Until very recently, the armed services never told a subject about the mirror and the microphone. One subcommittee witness, Maj. Gen. Ralph J. Roberts, the Army Provost Marshal General, didn't think it was necessary to tell a soldier anything. "It is my experience in thirty-six years in the Army that all of the soldiers that go into CID [Criminal Investigations Detachment] know that they are monitored and Big Brother is watching," he said. Similar testimony came from J. M. Barron of the Office of Naval Intelligence, who told the subcommittee that the Navy doesn't volunteer information about the rights of a citizen to a polygraph subject because "he is an American citizen. He should know." This brought a bristling reply from Congressman Reuss: "I would comment that I think the day will never come when the American citizens, as an incident of their citizenship, have to be aware of the fact that the room is bugged and the mirror is a device to enable Big Brother to see them. . . ." The anger from the Moss subcommittee persuaded Deputy Secretary of Defense Cyrus Vance to issue a new directive that ordered Pentagon polygraph examiners to tell their subjects of any mirrors and microphones. However, mirrors and mikes would stay.
But even without mirrors and microphones, there is serious question about the constitutionality of any polygraph test. The polygraph industry defends the use of the machine by pointing out that polygraph examinations are not admissible in most courts as evidence and that no one has to take the test if he does not want to. In this way, the industry maintains, the Fifth Amendment is not violated. But Rep. Cornelius E. Gallagher (D., N.J.) questions whether the examination violates the Fourth Amendment protection against unreasonable search and seizure: "Is not the Fourth Amendment violated if a condition precedent to employment is the subjection of a polygraph test, a test that seeks in some instances ... to determine not only the veracity but to probe the very thought process of an individual?"
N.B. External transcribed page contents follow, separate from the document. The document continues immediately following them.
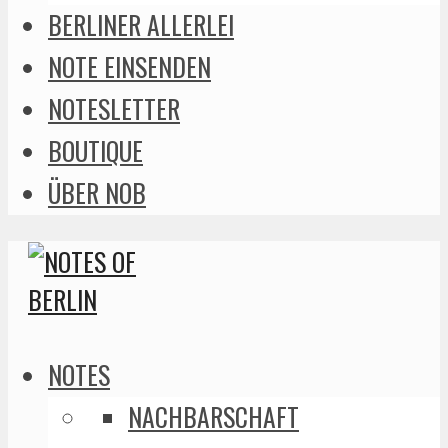
BERLINER ALLERLEI
NOTE EINSENDEN
NOTESLETTER
BOUTIQUE
ÜBER NOB
NOTES
NACHBARSCHAFT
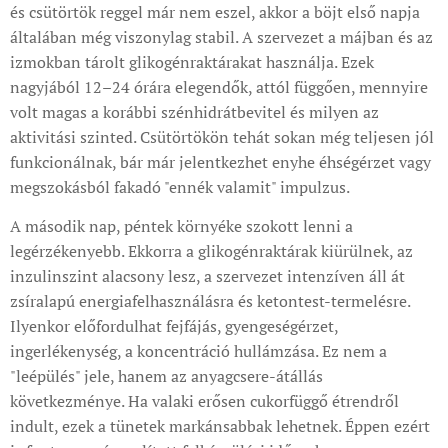
és csütörtök reggel már nem eszel, akkor a böjt első napja
általában még viszonylag stabil. A szervezet a májban és az
izmokban tárolt glikogénraktárakat használja. Ezek
nagyjából 12–24 órára elegendők, attól függően, mennyire
volt magas a korábbi szénhidrátbevitel és milyen az
aktivitási szinted. Csütörtökön tehát sokan még teljesen jól
funkcionálnak, bár már jelentkezhet enyhe éhségérzet vagy
megszokásból fakadó "ennék valamit" impulzus.
A második nap, péntek környéke szokott lenni a
legérzékenyebb. Ekkorra a glikogénraktárak kiürülnek, az
inzulinszint alacsony lesz, a szervezet intenzíven áll át
zsíralapú energiafelhasználásra és ketontest-termelésre.
Ilyenkor előfordulhat fejfájás, gyengeségérzet,
ingerlékenység, a koncentráció hullámzása. Ez nem a
"leépülés" jele, hanem az anyagcsere-átállás
következménye. Ha valaki erősen cukorfüggő étrendről
indult, ezek a tünetek markánsabbak lehetnek. Éppen ezért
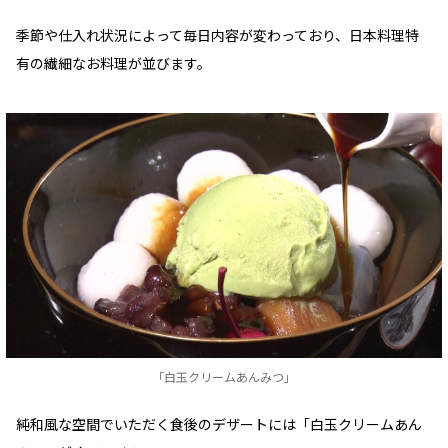
季節や仕入れ状況によって毎日内容が変わっており、日本料理特
有の繊細なお料理が並びます。
「白玉クリームあんみつ」
純和風な空間でいただく食後のデザートには「白玉クリームあん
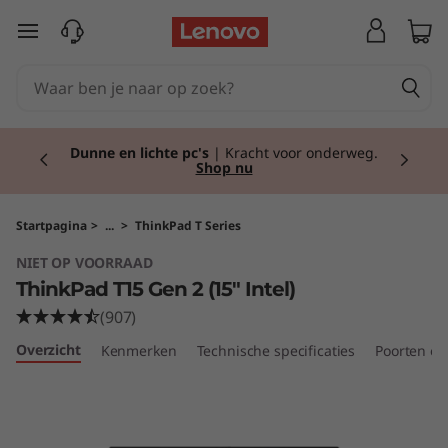
T
Ga naar de hoofdinhoud
h
i
Currently displaying item 2 of 2
n
Dunne en lichte pc's
| Kracht voor onderweg.
Shop nu
k
P
Startpagina
>
...
>
ThinkPad T Series
NIET OP VOORRAAD
a
ThinkPad T15 Gen 2 (15" Intel)
d
(907)
Overzicht
Kenmerken
Technische specificaties
Poorten en
T
1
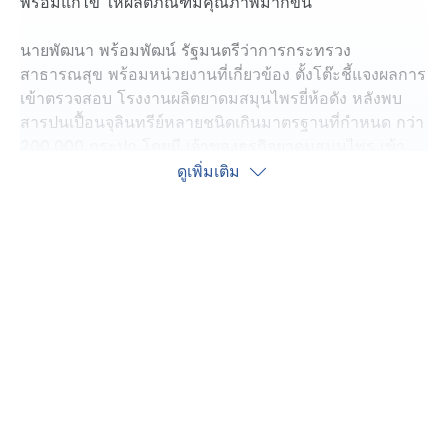
พร้อมแก้ไข ให้ผลิตภัณฑ์มีคุณภาพมากขึ้น
นายพัฒนา พร้อมพัฒน์ รัฐมนตรีว่าการกระทรวง
สาธารณสุข พร้อมหน่วยงานที่เกี่ยวข้อง ตั้งโต๊ะชี้แจงผลการ
เข้าตรวจสอบ โรงงานผลิตยาดมสมุนไพรยี่ห้อดัง หลังพบ
สารปนเปื้อนจุลินทรีย์หลายชนิดเกินมาตรฐานที่กำหนด กว่า
200,000 กระปุก โดยมี เจ้าของธุรกิจยาดมสมุนไพร เข้า
ร่วมรับฟังข้อชี้แจงในครั้งนี้
ดูเพิ่มเติม
ทางกระทรวงสาธารณสุข ได้รับความร่วมมือจากผู้ประกอบ
การเป็นอย่างดี โดยเมื่อสัปดาห์ที่ผ่านมา เจ้าหน้าที่จาก
สำนักงานคณะกรรมการอาหารและยา หรือ อย. ได้เข้าเก็บ
ตัวอย่างยาดมสมุนไพรกว่า 10 ยี่ห้อ รวม 40 รายการ ผล
การตรวจสอบพบว่า มี 3 ยี่ห้อ ตรวจพบเชื้อจุลินทรีย์เกินค่า
มาตรฐาน โดยผู้ประกอบทั้ง 3 เจ้า ได้รับฟังคำแนะนำจาก
เจ้าหน้าที่ พร้อมแก้ไขปรับปรุง และเรียกคืนสินค้า
กระบวนการตรวจสอบทั้งหมดเป็นไปตามกฎหมาย เพื่อ
ความปลอดภัยของผู้บริโภค และยืนยันว่า การตรวจสอบครั้ง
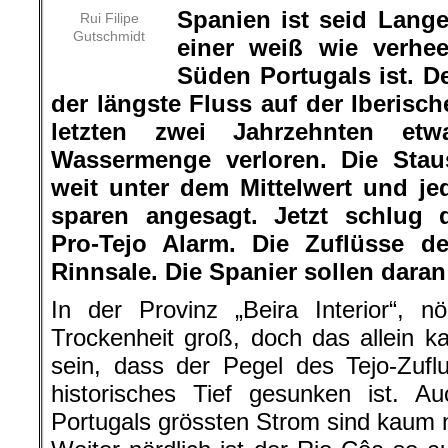
Spanien ist seid Lan
Rui Filipe
Gutschmidt
einer weiß wie verhe
Süden Portugals ist. D
der längste Fluss auf der Iberisch
letzten zwei Jahrzehnten et
Wassermenge verloren. Die Sta
weit unter dem Mittelwert und j
sparen angesagt. Jetzt schlug 
Pro-Tejo Alarm. Die Zuflüsse d
Rinnsale. Die Spanier sollen dar
In der Provinz „Beira Interior“, n
Trockenheit groß, doch das allein k
sein, dass der Pegel des Tejo-Zufl
historisches Tief gesunken ist. A
Portugals grössten Strom sind kaum n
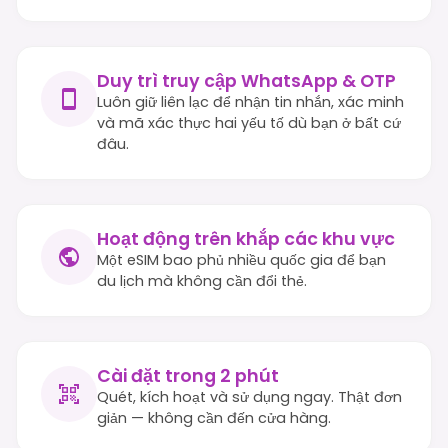
Duy trì truy cập WhatsApp & OTP
Luôn giữ liên lạc để nhận tin nhắn, xác minh
và mã xác thực hai yếu tố dù bạn ở bất cứ
đâu.
Hoạt động trên khắp các khu vực
Một eSIM bao phủ nhiều quốc gia để bạn
du lịch mà không cần đổi thẻ.
Cài đặt trong 2 phút
Quét, kích hoạt và sử dụng ngay. Thật đơn
giản — không cần đến cửa hàng.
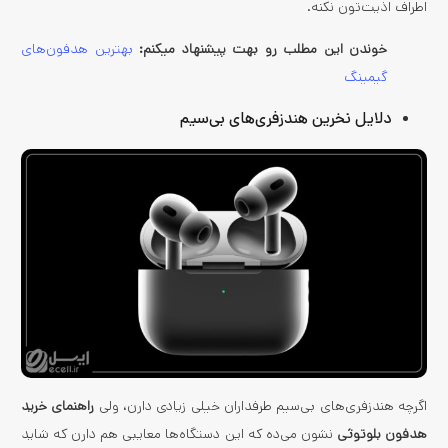
اطراف اذیت‌تون نکنه.
خوندن این مطلب رو بهت پیشنهاد میکنم:
بهترین هدفون‌های
گیمینگ
دلایل نخرین هندزفری‌های بی‌سیم
اگرچه هندزفری‌های بی‌سیم طرفداران خیلی زیادی دارن، ولی
راهنمای خرید
هدفون بلوتوثی
نشون می‌ده که این دستگاه‌ها معایبی هم دارن که شاید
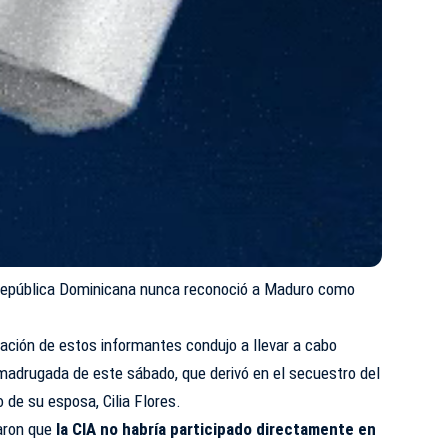
República Dominicana nunca reconoció a Maduro como
vación de estos informantes condujo a llevar a cabo
madrugada de este sábado, que derivó en el
secuestro
del
de su esposa, Cilia Flores.
raron que
la CIA no habría participado directamente en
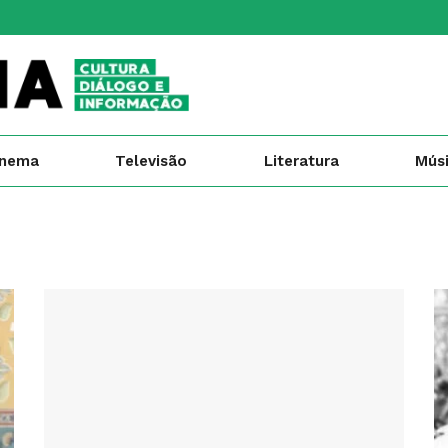
inema
Televisão
Literatura
Mús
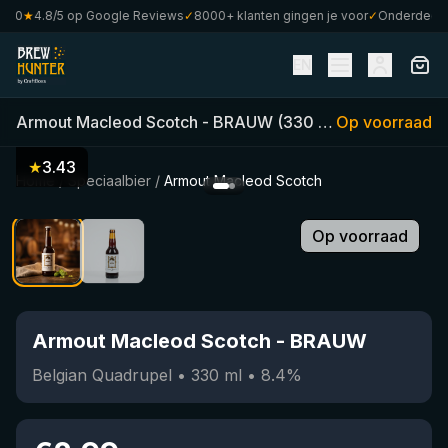
0
★
4.8/5 op Google Reviews
✓
8000+ klanten gingen je voor
✓
Onderdeel van
EN
Armout Macleod Scotch
-
BRAUW
(
330
ml)
Op voorraad
•
8.4
%
•
Bel
★
3.43
Home
/
Speciaalbier
/
Armout Macleod Scotch
Op voorraad
Armout Macleod Scotch
-
BRAUW
Belgian Quadrupel
•
330
ml
•
8.4
%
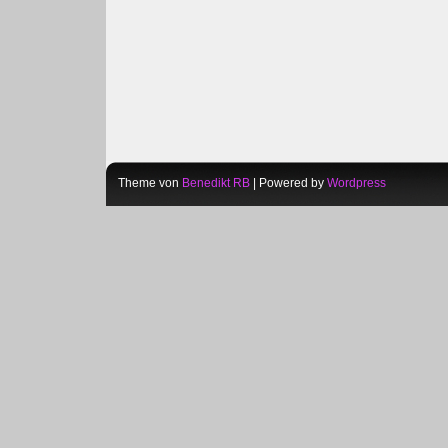
Theme von
Benedikt RB
| Powered by
Wordpress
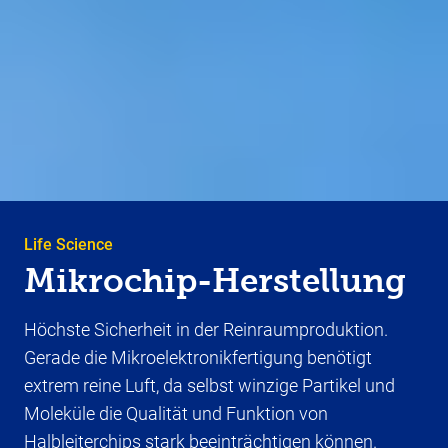
Life Science
Mikrochip-Herstellung
Höchste Sicherheit in der Reinraumproduktion.
Gerade die Mikroelektronikfertigung benötigt
extrem reine Luft, da selbst winzige Partikel und
Moleküle die Qualität und Funktion von
Halbleiterchips stark beeinträchtigen können.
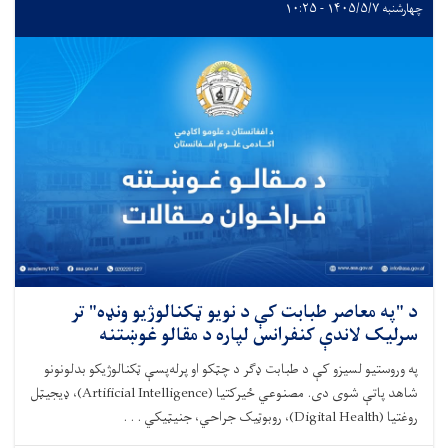
چهارشنبه ۱۴۰۵/۵/۷ - ۱۰:۲۵
د "په معاصر طبابت کې د نویو ټکنالوژیو ونډه" تر
سرلیک لاندې کنفرانس لپاره د مقالو غوښتنه
په وروستیو لسیزو کې د طبابت ډګر د چټکو او پرله‌پسې ټکنالوژیکو بدلونونو
شاهد پاتې شوی دی. مصنوعي ځیرکتیا (Artificial Intelligence)، ډیجیټل
روغتیا (Digital Health)، روبوټیک جراحي، جنیټیکي . . .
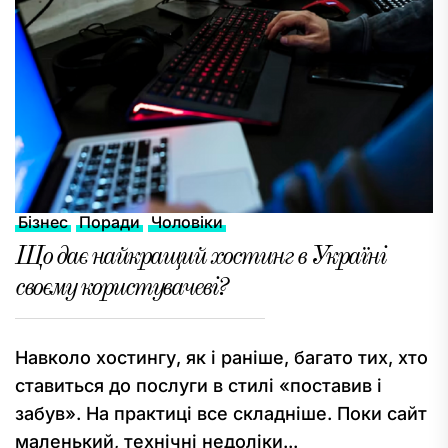
Бізнес
Поради
Чоловіки
Що дає найкращий хостинг в Україні
своєму користувачеві?
Навколо хостингу, як і раніше, багато тих, хто
ставиться до послуги в стилі «поставив і
забув». На практиці все складніше. Поки сайт
маленький, технічні недоліки...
Dr. Dearman, the psychiatrist who handled the case of the harassed bank vice president, agrees with Representative Gallagher that the Fourth Amendment is violated, but adds that the Fifth Amendment is violated as well. "I am aware," he said in a letter to Congressman Moss, "that proponents of the use of the polygraph fall back on the statement that no one is forced to take a polygraph test. . . . However, this is of little or no avail because the examinee does not realize that not only will his conscious thoughts and his autonomic responses to them be recorded but his unconscious thoughts will also be delved into and consequently he will give autonomic responses to . . . thoughts of which he is totally unaware. . . . It is my opinion that the polygraph is used mainly as a mental blackjack to obtain a confession."
Whether unconstitutional or not, the polygraph is certainly unjust, imperfect and dangerous. It may have some value in the hands of a highly trained and competent criminal investigator who is seeking leads, but that is the limit of its usefulness. Even there, its scientific validity is so far from perfect and its potential for harm so great that any citizen — no matter how secure in his innocence — is well advised to refuse the test. As a personnel screening device, it can produce nothing but harm (and profits for polygraphists) and Congress should demand the end of its use in federal government personnel offices immediately and should exert all its pressure to persuade private firms to discontinue it. If necessary, it should pass legislation to that end.
The polygraph is a pernicious instrument that has been seized upon by a society obsessed with gadgetry. It should be relegated to a Smithsonian Institution exhibit case as a monument to an American craze.
Stanley Meisler is a Washington newsman.